__READING TEXT__
The year of the Ox saw myriad twists and turns for investors in PRC firms. ACGA’s China Research and Project Director Nana Li takes a look at ten major developments during 2021 and considers how they may play out in the year of the tiger.

1. Taming the tech giants

It was a rollercoaster year for China tech stocks. Following the abrupt halt of the IPO of Ant Group in November 2020 by the Shanghai Stock Exchange which quoted “significant issues,” the State Administration for Market Regulation (SAMR) proposed new anti-monopoly rules targeting tech giants in China. By October 2021, SAMR published a draft amendment to the Anti-Monopoly Law, the first amendment since the legislation was adopted in 2007, to put more emphasis on the digital economy.

Expect monopolistic practices to be a key regulatory focus of 2022: in late December 2021, Gan Lin, chief of the State Anti-Monopoly Bureau (SAMB), vowed to further tighten enforcement against such practices in the year ahead. This is after a record fine of US$2.8 billion was imposed on Alibaba in April 2021 and another fine of US$533m was slapped on Meituan in October the same year for antitrust breaches.

Gan recently gave a speech which should be taken seriously. Beijing is determined to manage the rapid growth of the tech giants which kicked off with the Ant incident. The SAMB, which used to be the antitrust bureau inside the SAMR, is now reporting directly to the State Council. On 14 October 2021, the bureau issued a hiring announcement relating to 19 new roles, a significant increase to its workforce of about 50 staff at the time.

__DATA LISTING__
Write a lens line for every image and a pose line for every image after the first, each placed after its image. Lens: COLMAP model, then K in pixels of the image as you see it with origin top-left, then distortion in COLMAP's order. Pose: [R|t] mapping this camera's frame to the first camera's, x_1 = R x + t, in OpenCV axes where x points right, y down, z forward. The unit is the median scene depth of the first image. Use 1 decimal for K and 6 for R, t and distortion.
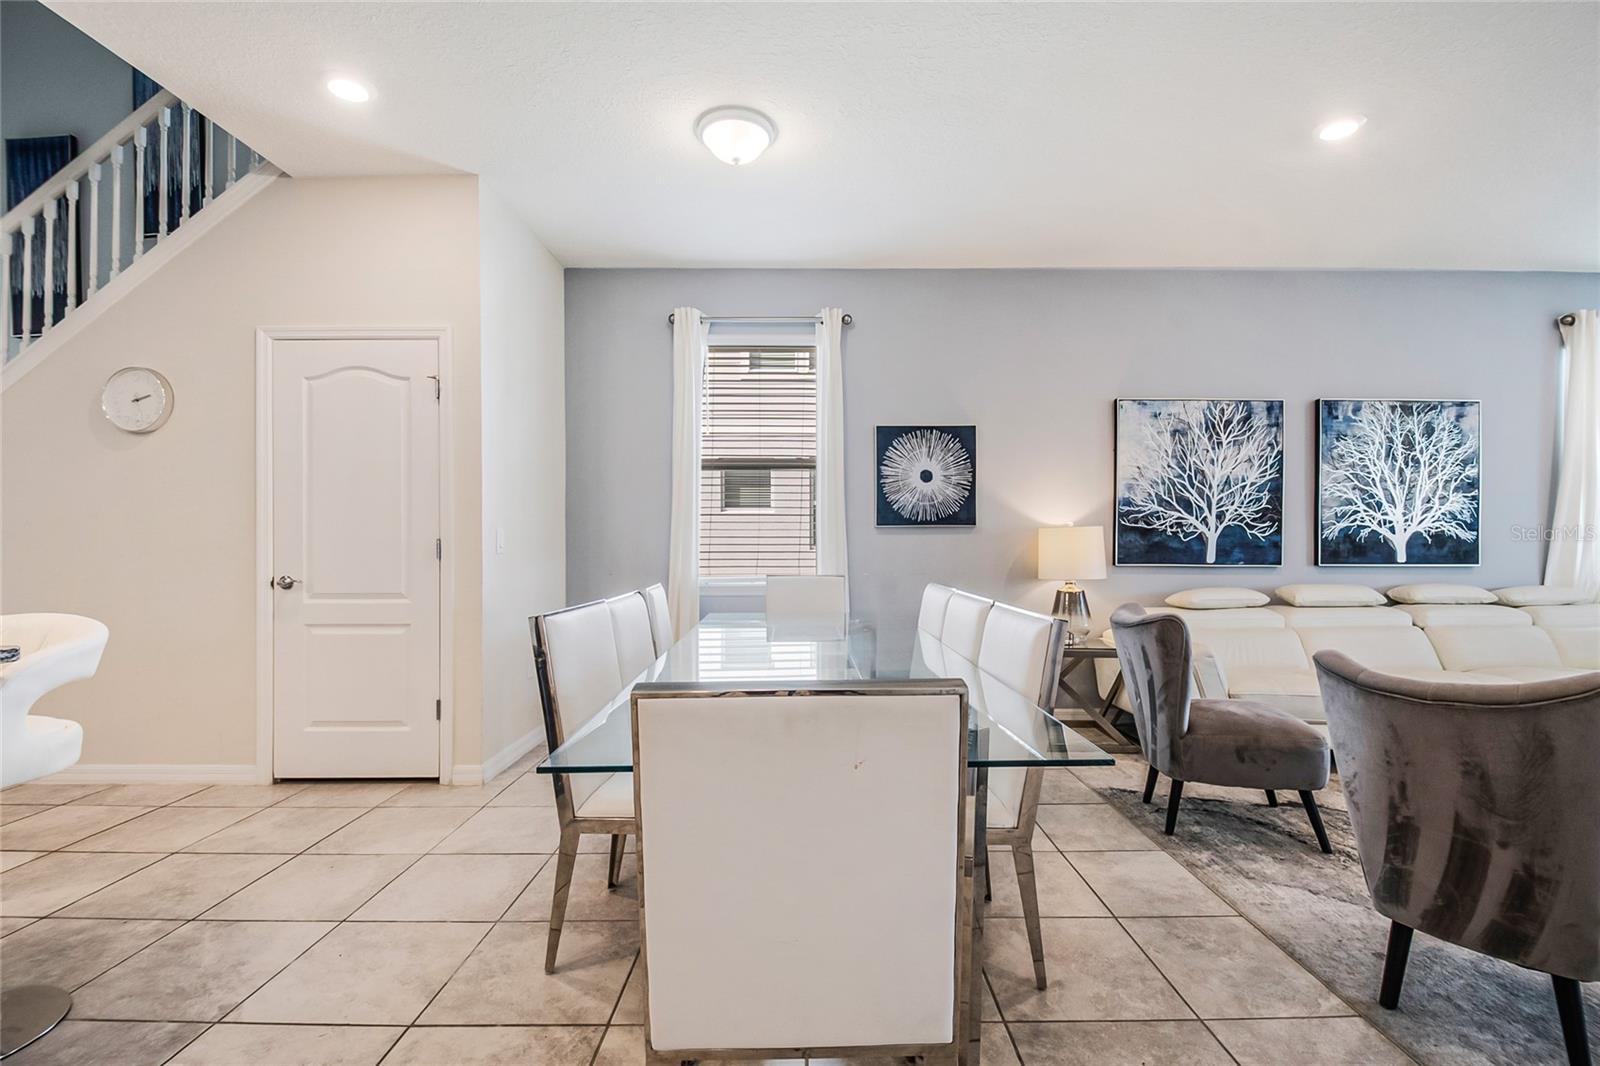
lens RADIAL K [[694.5, 0, 801.3], [0, 694.5, 546.9], [0, 0, 1]] dist [0.020074, -0.025254]
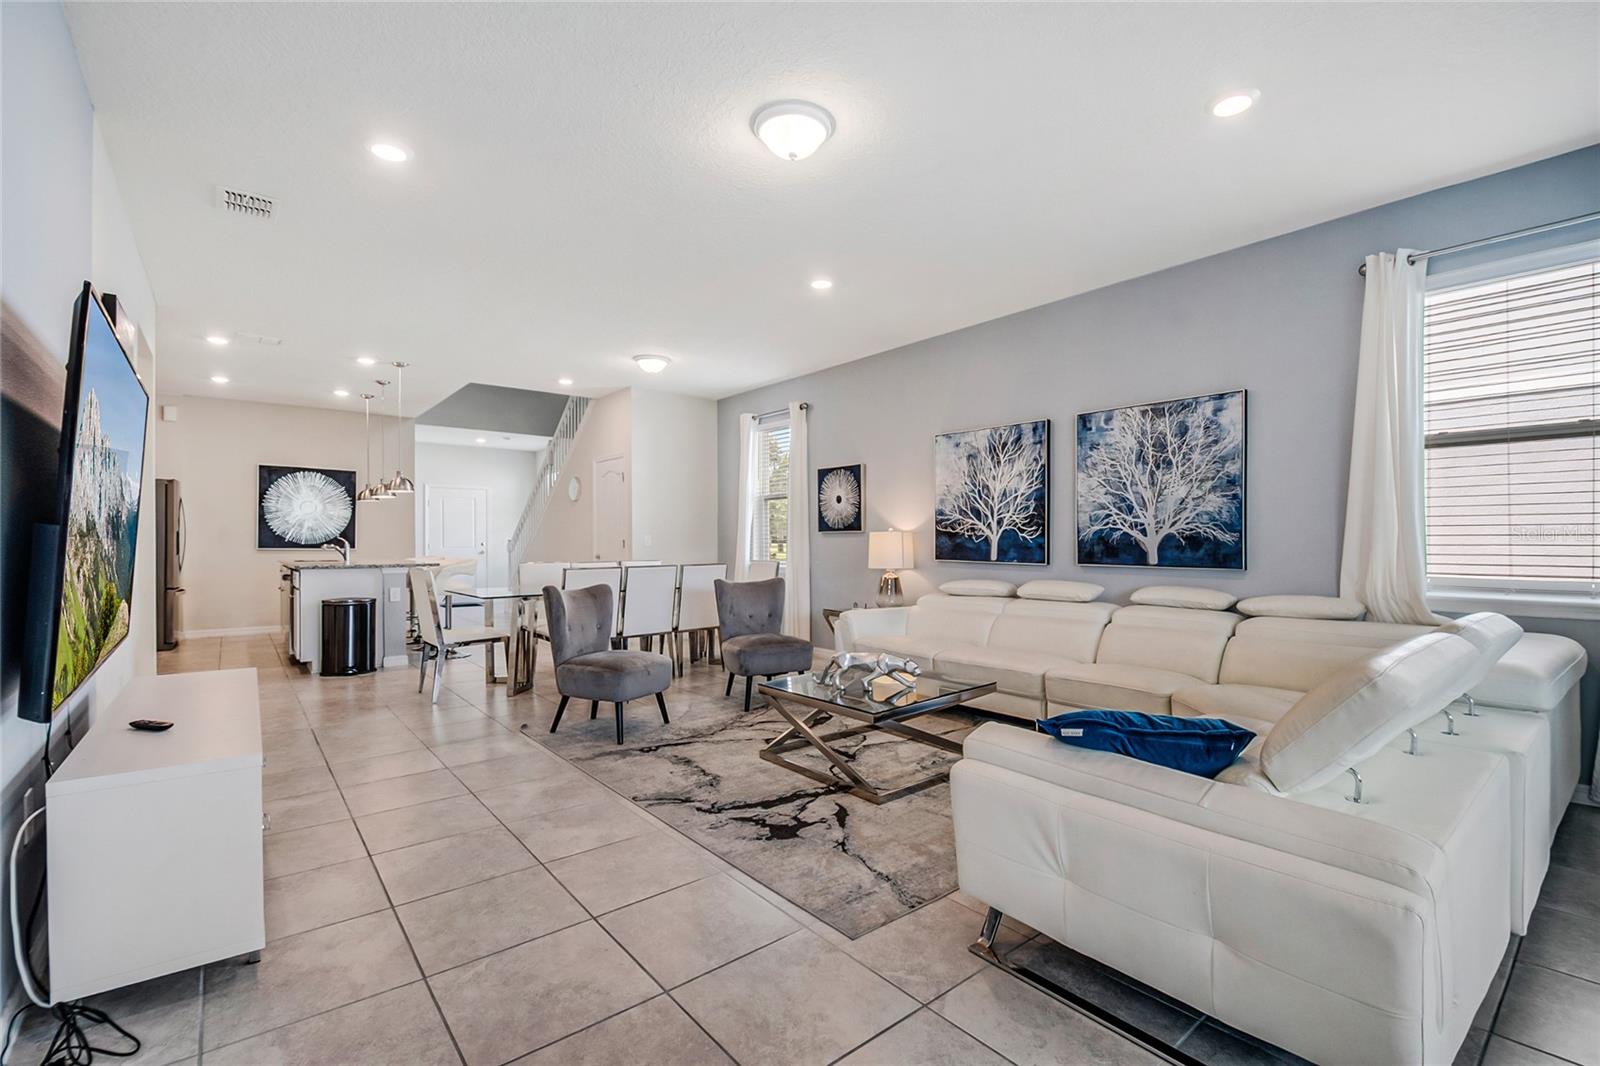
lens RADIAL K [[703.1, 0, 816.4], [0, 703.1, 540.3], [0, 0, 1]] dist [0.030911, -0.027704]
pose [[0.640035, 0.000975, -0.768345, 1.339807], [-0.013723, 0.999854, -0.010162, 0.004506], [0.768223, 0.017048, 0.639955, -0.028478]]
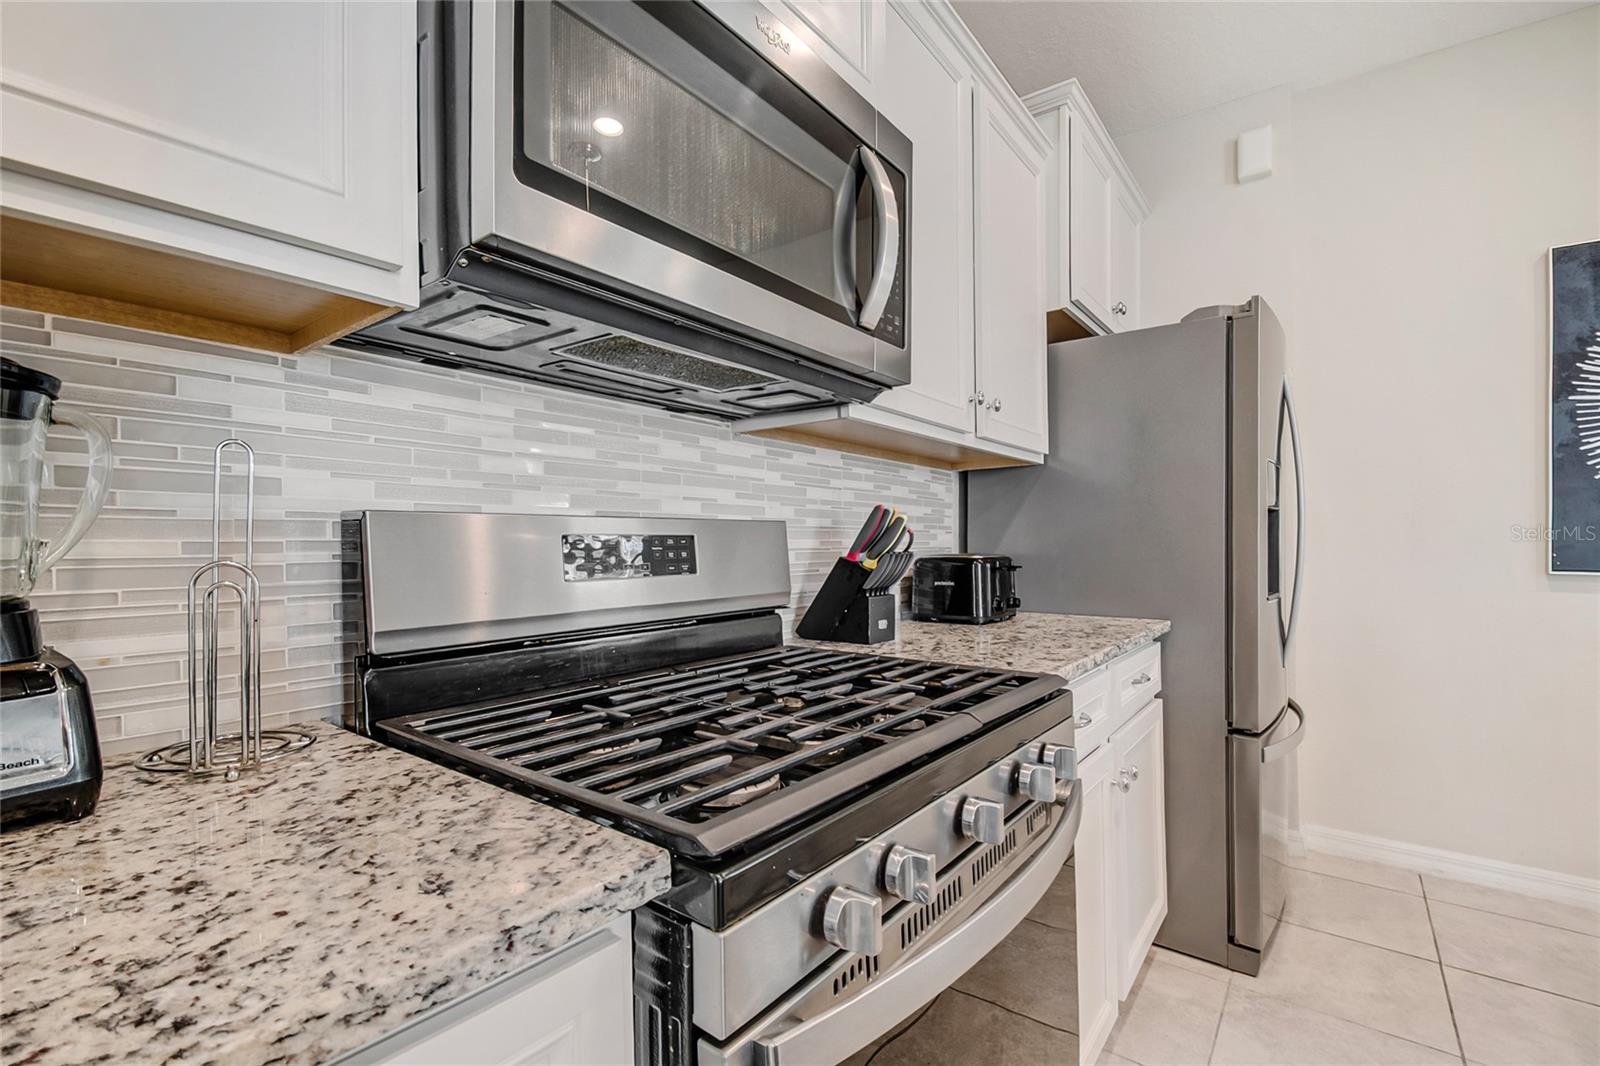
lens RADIAL K [[706.3, 0, 809.9], [0, 706.3, 533.0], [0, 0, 1]] dist [0.028753, -0.019559]
pose [[-0.603314, -0.006291, -0.797479, -0.477291], [-0.006180, 0.999976, -0.003213, 0.007372], [0.797480, 0.002990, -0.603338, -0.082628]]
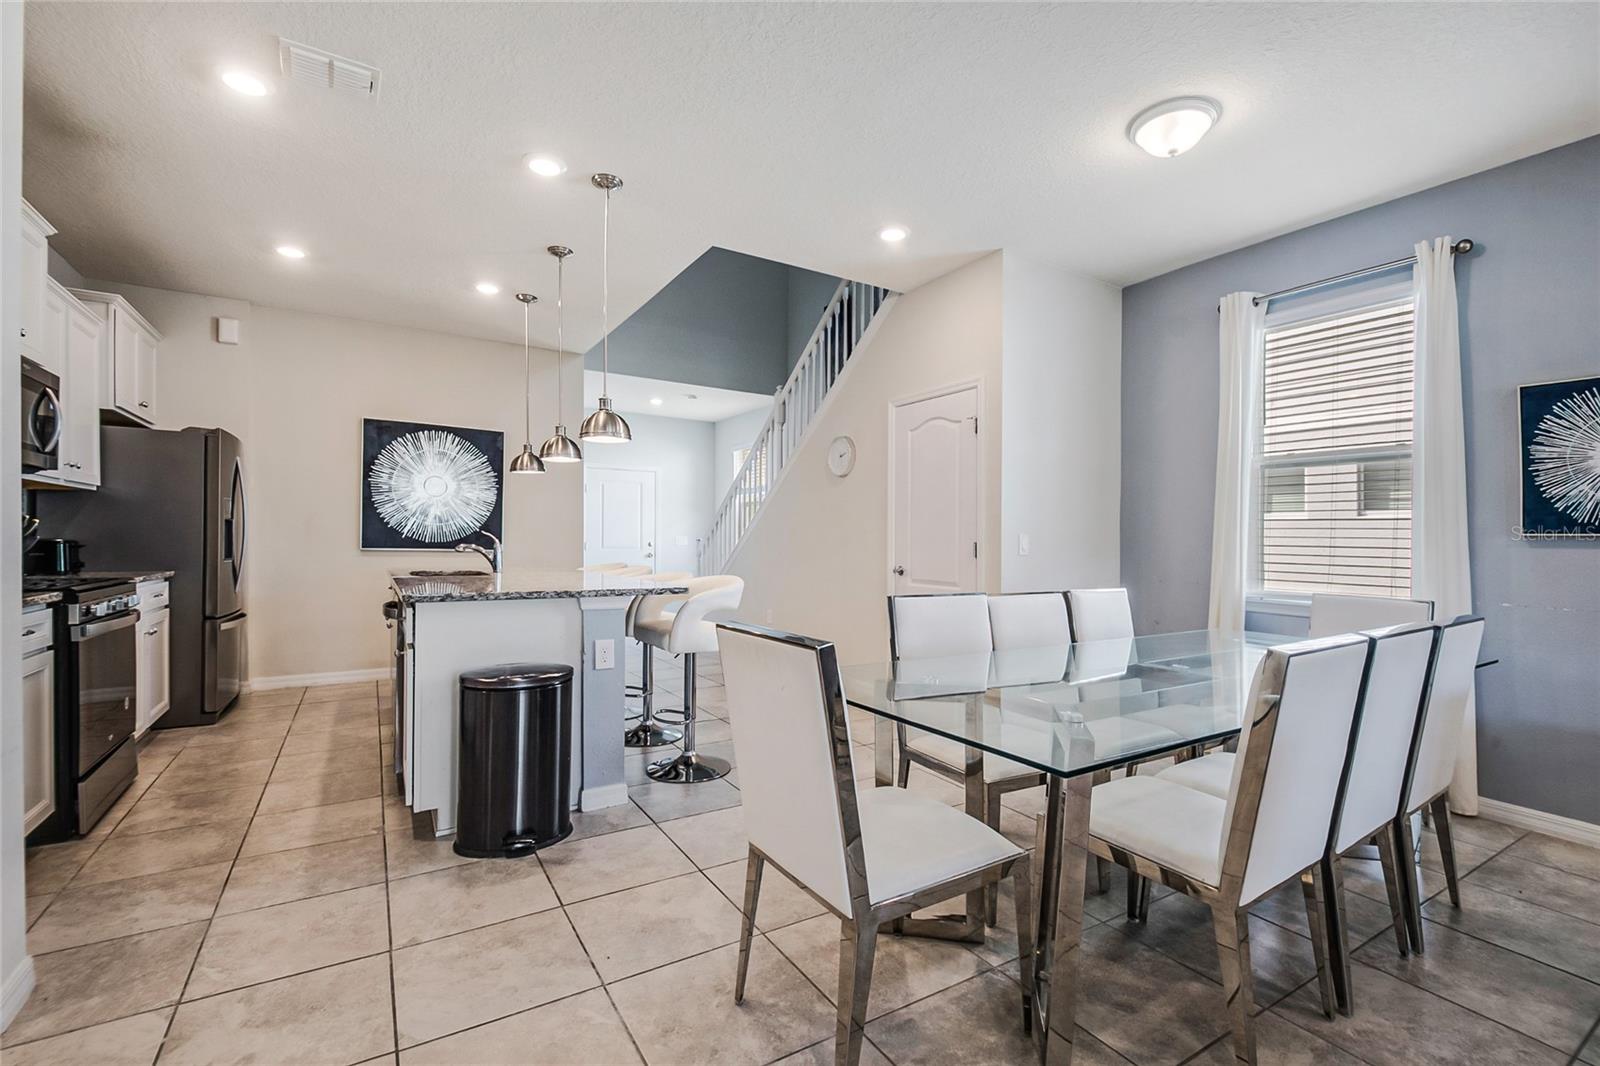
lens RADIAL K [[698.9, 0, 819.3], [0, 698.9, 548.0], [0, 0, 1]] dist [0.039840, -0.026591]
pose [[0.538629, 0.020159, -0.842302, 0.324631], [-0.027590, 0.999600, 0.006281, -0.001660], [0.842091, 0.019856, 0.538970, 0.049094]]
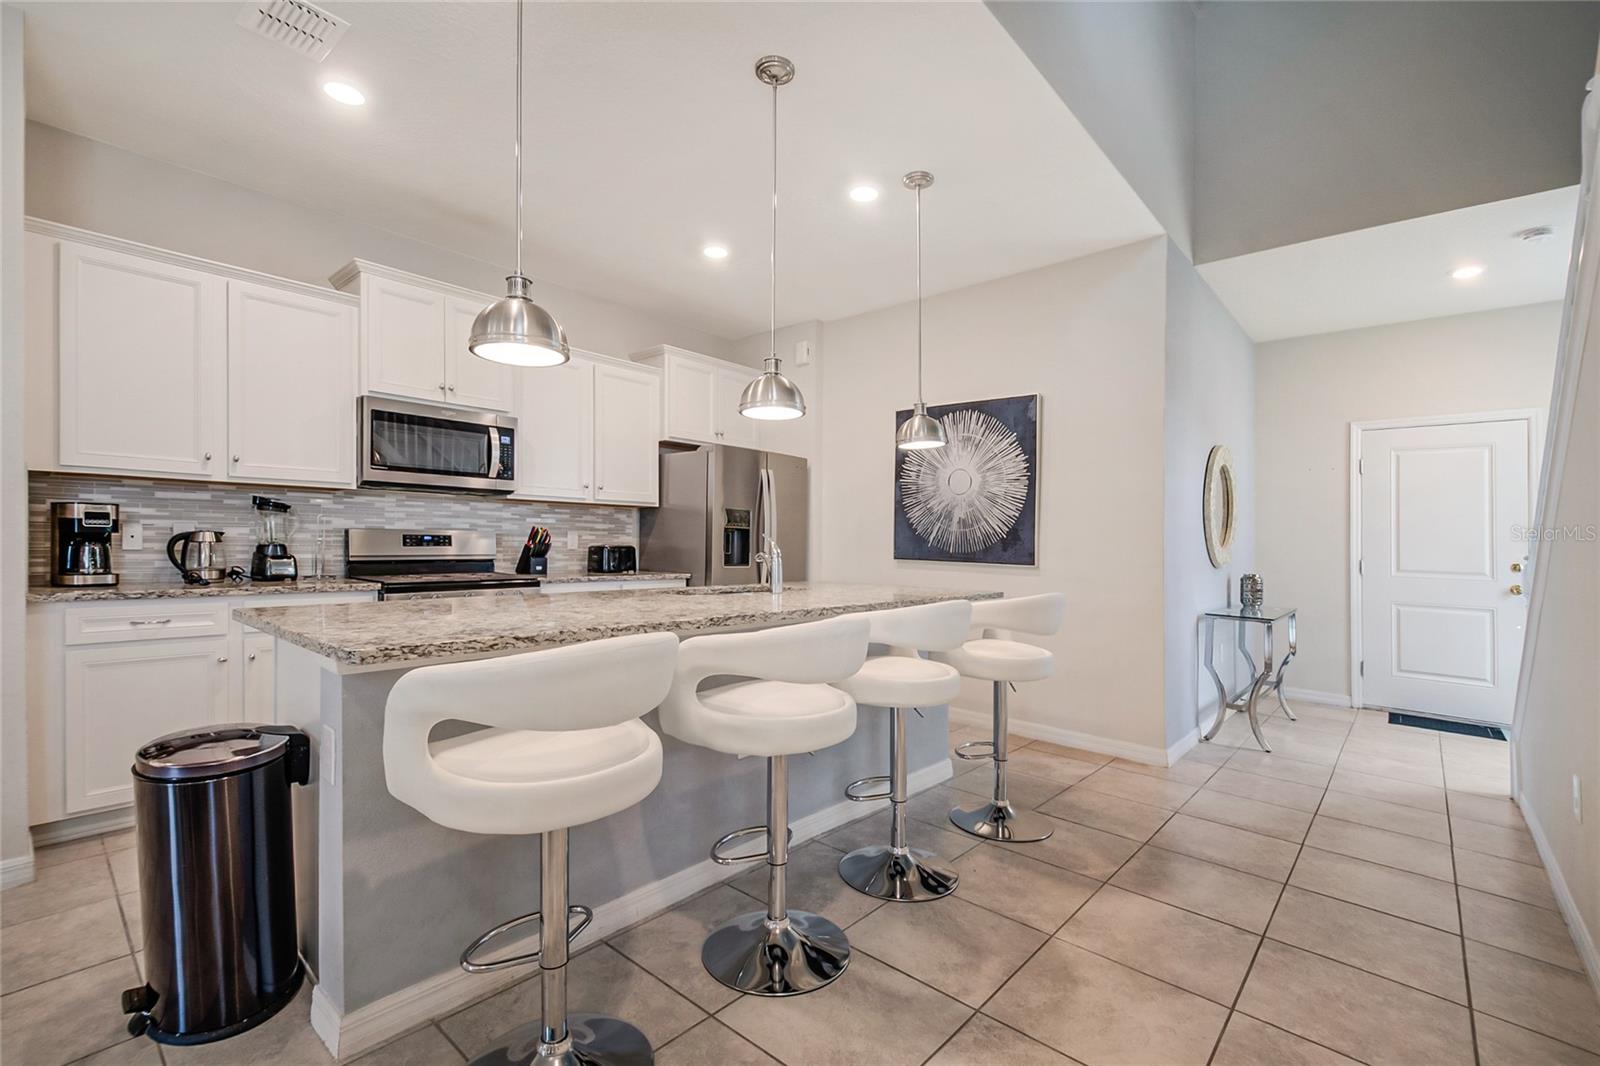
lens RADIAL K [[706.3, 0, 809.9], [0, 706.3, 533.0], [0, 0, 1]] dist [0.028753, -0.019559]
pose [[-0.658176, -0.018724, -0.752632, -0.274820], [-0.025895, 0.999662, -0.002225, -0.005818], [0.752419, 0.018025, -0.658438, 0.699485]]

__WORK INSTRUCTIONS__
Resume the text on China's 2021 corporate developments from its final sentence. The material isn't needed for what follows.

__EXERCISE RESPONSE__
2. Didi’s brief encounter with the Big Apple

Less than a week after Didi made its IPO debut on the New York Stock Exchange on 30 June 2021, the Cyberspace Administration of China rebuked the company for illegally collecting users' data and demanded it takes a range of its taxi-hailing apps off the market. It also emerged that the company reportedly went ahead with the New York listing against the wishes of several Chinese regulators who asked it to “think twice about the application”.

By 3 December 2021, Didi announced plans to delist from New York and instead trade its shares in Hong Kong. Didi has signalled that it will gradually ask US shareholders to convert their shares into Hong Kong stock. In the meantime its six-month debut performance in New York was far from impressive—Didi’s shares fell from the IPO price of USUS$14 to around $5 by year-end.

It will be interesting to see how the sponsors of Didi’s NYSE IPO will convert their shares when the company is listed in Hong Kong. Another issue is how its lawyers working on the Hong Kong IPO will tackle and ultimately disclose the data security issue which so concerned PRC regulators. How Hong Kong regulators address this topic will also be of interest and may put the different listing rules of the two markets under the spotlight.

3. War is declared on tiger mothers…

China’s “Double Reduction” policy was introduced on 24 July 2021, rendering the private education sector, an estimated $120 billion industry, illegal overnight. Shares of companies within the industry plunged and several well-known firms went bankrupt.

From a corporate governance perspective, the significance of this case is to show the soaring political risk of investing in Chinese companies. Many believed the education sector would benefit from the abolishment of China’s single-child policy. It turned out to be a risky bet as Beijing deemed high private tutoring costs as one of the biggest hurdles to combatting the low birth rate.

Having said that, it is impossible to eliminate an entire industry when both supply and demand are still quite strong. The textbook reaction is to create a black market which appears to be what has happened in this case. After all, you cannot ban parents from inviting their children’s teachers over for a private dinner after school once a week. Quite how this will pan out in “reallocating educational resources” to level the playground between children from rich and poor families will only be seen in a few years.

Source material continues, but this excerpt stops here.